[Stored data]
====================

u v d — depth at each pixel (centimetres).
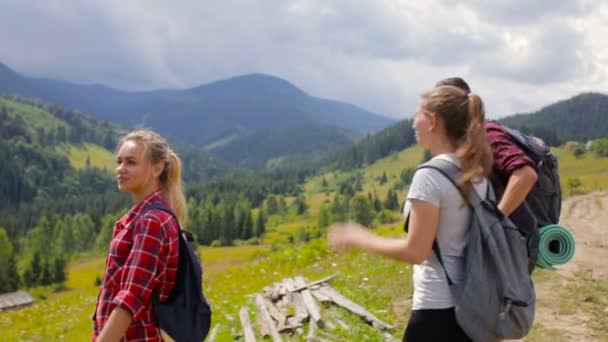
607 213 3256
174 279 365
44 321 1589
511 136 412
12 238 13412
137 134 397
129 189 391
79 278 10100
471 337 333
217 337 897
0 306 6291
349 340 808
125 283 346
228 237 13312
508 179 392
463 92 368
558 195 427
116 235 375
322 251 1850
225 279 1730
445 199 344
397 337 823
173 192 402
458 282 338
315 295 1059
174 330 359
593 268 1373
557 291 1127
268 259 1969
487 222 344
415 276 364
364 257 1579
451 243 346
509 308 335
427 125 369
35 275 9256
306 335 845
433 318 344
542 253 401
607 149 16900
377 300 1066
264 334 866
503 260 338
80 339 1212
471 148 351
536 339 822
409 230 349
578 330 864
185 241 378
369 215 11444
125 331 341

====================

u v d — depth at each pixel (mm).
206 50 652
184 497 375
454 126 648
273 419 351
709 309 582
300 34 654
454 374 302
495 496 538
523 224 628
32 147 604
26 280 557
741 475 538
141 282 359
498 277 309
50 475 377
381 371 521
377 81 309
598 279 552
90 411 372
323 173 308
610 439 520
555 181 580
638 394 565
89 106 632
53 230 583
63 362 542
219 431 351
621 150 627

====================

- Description of the task
Your answer should be the lines of the records that include the word "each".

- Result of this task
u v d — depth at each pixel (centimetres).
u v d — depth at each pixel (mm).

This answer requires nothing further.